Flying Falcon Duo win Pre-66 Touring Cars

Leo Voyazides/Simon Hadfield took a commanding win in the Masters Pre-66 Touring Car season-opener at Zolder today. Their Ford Falcon crossed the line with a comfortable 32-second lead over Andy Wolfe/Michael Gans (Lotus Cortina), with the Mark Martin/Andrew Haddon Cortina well over a minute adrift in third. Ron Maydon won the Mini class, but only just, as he held off visiting Dutchman René de Vries by a mere two tenths.

While front-row starters Voyazides and Wolfe headed into the first corner with a comfortable cushion, Mark Martin (Lotus Cortina), Greg Thornton (Ford Mustang) and Jonathan Lewis (Austin Cooper S) dived in three-wide, the nippy Mini coming out on top. On the next lap, Hans Hugenholtz (Lotus Cortina) passed Ron Maydon (Austin Cooper S) for sixth, while local hero Thierry de Latre du Bosqueau took eighth from Katsu Kubota’s similar Lotus Cortina.
 
By lap three, the order had settled, Voyazides leading Wolfe by two seconds, with Thornton a further eight seconds down. Both Thornton and Lewis ran lonely first stints in third and fourth, but behind them a group formed that took an interest in Mark Martin’s fifth place. Hugenholtz leading the chase for Martin’s Cortina, followed by Maydon and De Latre, before the Dutch Cortina lost time on lap eight. Twenty minutes into the race, Katsu Kubota joined the midfield group and, on lap nine, passed Maydon to take seventh. Five laps later, however, the Japanese driver stopped out on the circuit.
 
Lewis, Martin and Kubota were the first to pit on lap 13, Martin handing over to Andrew Haddon, who immediately began setting sub-2 minute lap times. Voyazides, in the leading Ford Falcon pitted two laps later, while Wolfe hung on for another lap before Michael Gans jumped in.
 
“I was trying to give Simon a car with some brakes,” explained Voyazides. “The extra weight we run this year, 100 kilos, has a big effect so it was a case of conservation rather than pure racing.”

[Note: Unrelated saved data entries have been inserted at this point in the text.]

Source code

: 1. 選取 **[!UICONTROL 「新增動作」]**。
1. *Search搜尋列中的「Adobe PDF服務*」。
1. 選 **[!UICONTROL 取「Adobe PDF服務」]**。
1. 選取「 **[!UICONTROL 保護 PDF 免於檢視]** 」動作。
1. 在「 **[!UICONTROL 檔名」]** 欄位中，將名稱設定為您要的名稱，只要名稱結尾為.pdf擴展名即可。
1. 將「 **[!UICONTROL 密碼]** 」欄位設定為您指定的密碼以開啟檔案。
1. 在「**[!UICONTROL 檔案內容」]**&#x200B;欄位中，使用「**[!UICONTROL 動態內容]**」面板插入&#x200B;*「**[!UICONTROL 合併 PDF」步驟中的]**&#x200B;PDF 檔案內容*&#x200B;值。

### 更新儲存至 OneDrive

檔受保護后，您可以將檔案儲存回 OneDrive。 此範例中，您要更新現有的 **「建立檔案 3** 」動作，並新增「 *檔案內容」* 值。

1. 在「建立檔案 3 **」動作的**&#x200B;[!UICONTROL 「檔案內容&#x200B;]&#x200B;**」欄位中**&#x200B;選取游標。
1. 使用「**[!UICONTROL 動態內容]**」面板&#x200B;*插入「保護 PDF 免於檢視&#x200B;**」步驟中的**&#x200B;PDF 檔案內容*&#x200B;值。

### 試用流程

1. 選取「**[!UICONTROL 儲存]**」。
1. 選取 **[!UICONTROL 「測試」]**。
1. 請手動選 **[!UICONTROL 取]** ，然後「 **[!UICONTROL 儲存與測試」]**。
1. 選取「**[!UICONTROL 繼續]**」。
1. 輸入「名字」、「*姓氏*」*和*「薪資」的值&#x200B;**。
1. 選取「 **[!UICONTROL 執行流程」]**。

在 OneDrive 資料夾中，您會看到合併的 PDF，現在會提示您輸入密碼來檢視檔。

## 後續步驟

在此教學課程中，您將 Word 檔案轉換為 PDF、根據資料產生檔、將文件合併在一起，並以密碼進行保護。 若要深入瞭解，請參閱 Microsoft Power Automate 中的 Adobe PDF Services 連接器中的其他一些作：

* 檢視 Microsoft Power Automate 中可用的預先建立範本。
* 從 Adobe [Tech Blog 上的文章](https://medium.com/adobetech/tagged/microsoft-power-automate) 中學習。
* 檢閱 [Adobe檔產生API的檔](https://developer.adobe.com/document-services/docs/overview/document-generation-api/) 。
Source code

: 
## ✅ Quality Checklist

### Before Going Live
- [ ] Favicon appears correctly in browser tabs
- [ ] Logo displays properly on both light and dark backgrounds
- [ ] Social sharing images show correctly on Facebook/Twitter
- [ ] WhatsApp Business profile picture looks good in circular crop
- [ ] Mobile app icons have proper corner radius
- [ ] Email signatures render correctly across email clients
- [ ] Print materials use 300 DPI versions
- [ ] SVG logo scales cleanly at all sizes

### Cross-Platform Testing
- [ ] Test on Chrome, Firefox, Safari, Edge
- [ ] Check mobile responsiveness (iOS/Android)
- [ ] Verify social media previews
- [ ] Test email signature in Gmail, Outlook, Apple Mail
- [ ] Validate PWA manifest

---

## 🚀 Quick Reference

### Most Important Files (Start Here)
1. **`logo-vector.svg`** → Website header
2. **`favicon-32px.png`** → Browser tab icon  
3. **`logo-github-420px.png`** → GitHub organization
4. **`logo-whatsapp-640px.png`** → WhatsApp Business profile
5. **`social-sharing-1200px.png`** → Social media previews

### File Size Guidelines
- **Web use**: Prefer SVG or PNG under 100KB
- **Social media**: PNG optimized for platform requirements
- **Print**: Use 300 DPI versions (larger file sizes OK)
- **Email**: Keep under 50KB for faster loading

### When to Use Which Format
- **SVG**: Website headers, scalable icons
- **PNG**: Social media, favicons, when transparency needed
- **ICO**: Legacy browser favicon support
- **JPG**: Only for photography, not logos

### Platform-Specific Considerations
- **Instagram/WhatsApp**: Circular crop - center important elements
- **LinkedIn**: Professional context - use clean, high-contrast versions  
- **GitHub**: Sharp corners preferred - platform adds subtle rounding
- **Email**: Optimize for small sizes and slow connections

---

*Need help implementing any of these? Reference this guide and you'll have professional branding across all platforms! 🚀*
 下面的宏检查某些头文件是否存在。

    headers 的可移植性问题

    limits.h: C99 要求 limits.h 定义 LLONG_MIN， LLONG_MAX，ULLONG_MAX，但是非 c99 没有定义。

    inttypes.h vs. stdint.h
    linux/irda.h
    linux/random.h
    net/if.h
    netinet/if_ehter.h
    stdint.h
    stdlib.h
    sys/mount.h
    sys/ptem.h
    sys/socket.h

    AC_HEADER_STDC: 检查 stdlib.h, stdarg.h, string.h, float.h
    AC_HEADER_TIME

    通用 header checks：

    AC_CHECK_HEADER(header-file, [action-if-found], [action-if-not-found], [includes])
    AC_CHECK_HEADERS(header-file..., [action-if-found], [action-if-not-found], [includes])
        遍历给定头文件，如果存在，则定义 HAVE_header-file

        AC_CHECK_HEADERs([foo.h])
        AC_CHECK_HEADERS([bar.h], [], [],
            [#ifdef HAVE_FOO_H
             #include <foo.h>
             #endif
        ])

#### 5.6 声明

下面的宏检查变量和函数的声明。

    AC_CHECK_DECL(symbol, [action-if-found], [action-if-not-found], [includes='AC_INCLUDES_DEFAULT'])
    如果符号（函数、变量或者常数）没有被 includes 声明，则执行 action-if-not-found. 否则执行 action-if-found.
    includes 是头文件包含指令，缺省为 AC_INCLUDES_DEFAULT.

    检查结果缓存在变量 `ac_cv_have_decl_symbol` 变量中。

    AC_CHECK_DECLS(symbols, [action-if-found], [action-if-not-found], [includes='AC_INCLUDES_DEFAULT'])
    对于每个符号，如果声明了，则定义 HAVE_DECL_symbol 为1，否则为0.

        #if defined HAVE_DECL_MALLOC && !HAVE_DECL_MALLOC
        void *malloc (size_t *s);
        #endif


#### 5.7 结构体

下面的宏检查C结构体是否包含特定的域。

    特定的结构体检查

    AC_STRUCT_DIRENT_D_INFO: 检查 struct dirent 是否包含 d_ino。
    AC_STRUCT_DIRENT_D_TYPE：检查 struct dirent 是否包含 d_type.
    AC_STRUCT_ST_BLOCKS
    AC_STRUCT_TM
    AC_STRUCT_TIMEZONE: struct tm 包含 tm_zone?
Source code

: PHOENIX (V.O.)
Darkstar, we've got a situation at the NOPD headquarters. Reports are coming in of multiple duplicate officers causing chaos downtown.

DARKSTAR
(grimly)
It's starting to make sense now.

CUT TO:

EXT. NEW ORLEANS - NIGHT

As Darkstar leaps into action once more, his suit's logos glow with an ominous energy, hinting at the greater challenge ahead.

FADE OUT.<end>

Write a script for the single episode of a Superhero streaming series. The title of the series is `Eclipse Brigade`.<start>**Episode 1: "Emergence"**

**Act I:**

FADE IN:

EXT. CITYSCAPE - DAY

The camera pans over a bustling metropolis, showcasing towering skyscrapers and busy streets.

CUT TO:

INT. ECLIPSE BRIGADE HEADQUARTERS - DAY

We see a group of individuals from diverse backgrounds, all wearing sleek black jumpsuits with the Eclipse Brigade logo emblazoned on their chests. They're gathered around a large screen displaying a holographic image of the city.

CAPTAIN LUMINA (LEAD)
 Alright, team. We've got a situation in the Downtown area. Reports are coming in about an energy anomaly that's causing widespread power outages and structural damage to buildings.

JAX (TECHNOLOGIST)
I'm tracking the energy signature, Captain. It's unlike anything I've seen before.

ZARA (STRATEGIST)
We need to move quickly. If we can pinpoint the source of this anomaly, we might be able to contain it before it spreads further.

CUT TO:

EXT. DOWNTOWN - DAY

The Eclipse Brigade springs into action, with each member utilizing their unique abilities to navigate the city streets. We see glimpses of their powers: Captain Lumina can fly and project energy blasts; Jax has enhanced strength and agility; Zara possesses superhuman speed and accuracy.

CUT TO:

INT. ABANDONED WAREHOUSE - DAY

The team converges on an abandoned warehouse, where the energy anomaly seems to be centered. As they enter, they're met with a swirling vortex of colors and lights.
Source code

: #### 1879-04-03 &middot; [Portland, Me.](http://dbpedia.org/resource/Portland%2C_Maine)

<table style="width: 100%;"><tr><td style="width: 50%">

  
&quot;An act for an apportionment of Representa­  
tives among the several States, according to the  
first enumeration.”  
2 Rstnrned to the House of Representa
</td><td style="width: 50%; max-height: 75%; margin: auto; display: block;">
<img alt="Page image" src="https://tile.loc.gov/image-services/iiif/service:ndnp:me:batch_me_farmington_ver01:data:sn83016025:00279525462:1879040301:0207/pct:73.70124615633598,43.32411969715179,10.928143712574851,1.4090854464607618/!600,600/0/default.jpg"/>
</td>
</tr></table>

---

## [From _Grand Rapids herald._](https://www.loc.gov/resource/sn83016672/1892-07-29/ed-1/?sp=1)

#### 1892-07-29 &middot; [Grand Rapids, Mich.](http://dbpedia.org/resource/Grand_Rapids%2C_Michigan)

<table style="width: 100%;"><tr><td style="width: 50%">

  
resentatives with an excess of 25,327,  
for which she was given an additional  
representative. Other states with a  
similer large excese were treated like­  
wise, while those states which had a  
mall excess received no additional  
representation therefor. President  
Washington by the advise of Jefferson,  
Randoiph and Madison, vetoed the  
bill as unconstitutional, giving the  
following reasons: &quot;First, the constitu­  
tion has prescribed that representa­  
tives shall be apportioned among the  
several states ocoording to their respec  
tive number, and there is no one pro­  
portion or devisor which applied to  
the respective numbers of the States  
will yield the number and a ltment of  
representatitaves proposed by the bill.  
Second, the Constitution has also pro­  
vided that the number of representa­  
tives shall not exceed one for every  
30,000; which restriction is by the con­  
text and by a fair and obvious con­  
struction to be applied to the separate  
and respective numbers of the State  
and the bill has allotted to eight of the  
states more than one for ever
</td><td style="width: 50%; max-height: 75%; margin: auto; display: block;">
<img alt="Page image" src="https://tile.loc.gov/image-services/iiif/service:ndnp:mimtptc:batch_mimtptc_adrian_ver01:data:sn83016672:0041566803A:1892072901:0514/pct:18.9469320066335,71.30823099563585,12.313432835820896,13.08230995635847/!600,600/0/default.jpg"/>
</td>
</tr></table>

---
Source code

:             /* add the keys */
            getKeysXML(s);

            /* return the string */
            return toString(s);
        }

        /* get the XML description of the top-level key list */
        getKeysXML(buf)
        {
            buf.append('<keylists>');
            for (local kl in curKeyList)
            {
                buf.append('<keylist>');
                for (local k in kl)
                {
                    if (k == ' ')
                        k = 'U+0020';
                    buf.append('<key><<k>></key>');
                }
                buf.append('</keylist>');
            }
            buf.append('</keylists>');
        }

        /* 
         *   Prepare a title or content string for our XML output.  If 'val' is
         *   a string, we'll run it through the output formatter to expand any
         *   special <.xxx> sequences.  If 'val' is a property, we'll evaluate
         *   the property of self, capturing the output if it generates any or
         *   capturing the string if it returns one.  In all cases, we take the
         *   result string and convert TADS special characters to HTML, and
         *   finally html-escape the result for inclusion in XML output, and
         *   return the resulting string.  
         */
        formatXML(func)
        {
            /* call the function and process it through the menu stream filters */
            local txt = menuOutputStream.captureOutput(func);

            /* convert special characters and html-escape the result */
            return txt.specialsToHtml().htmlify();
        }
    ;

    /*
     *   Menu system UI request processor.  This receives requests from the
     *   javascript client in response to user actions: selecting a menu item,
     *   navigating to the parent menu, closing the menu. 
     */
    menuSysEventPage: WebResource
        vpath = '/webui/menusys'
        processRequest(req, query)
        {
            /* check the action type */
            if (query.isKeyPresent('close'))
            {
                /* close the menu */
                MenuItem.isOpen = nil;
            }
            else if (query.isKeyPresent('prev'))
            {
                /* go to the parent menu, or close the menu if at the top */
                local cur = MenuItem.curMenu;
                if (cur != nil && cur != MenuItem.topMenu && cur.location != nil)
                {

It was a close call when Gans headed out with a narrow lead, but Simon Hadfield quickly restored the order in the Falcon to establish a lead of 14 seconds halfway into his stint.
 
Meanwhile, Haddon’s quick times had hauled him into third place, ahead of Thornton and a lively Mini dogfight for fifth. Jonathan Lewis had lost out at the pit stops, and on lap 17, Ron Maydon took the lead of the Mini class. René de Vries in the Dutch Mini would join them by the end of the race, to make it a three-way Mini tussle. Lewis had a tyre delaminate after the pit stops, however, and had no grip and thus no defence when Maydon attacked and then De Vries attacked for sixth on lap 25. Lewis’s tyre went pop two laps from home!
 
And Lewis’ car wasn’t the only ailing Mini, as Maydon was now starting to slow as well. The Dutchman had a shock class win in his sights but the Masters boss narrowly hung on to beat De Vries by two tenths.
 
“That was great fun,” said Maydon. “Really close racing. If I roughed anyone up, I’d like to apologise!”
 
Lewis lost one more place to De Latre but made it to the finish in eighth.
 
After 29 laps, Hadfield finished in style with a fastest lap of the race (1m56.583s) to beat the Wolfe/Gans Cortina by over half a minute.
 
The Martin/Haddon Cortina came home third, with Thornton’s Mustang a lonely fourth. Behind the three Minis and the De Latre Cortina in seventh, the Martin Melling/Martin Brewer Falcon, Bert Mets’ Mini Cooper S and Richard Bateman’s Cortina were the remaining finishers. Besides Kubota, the Cortina shared by Hugenholtz and David Hart’s 16-year-old son Olivier – making his historic racing debut, straight from karts – was the only car failing to reach the finish.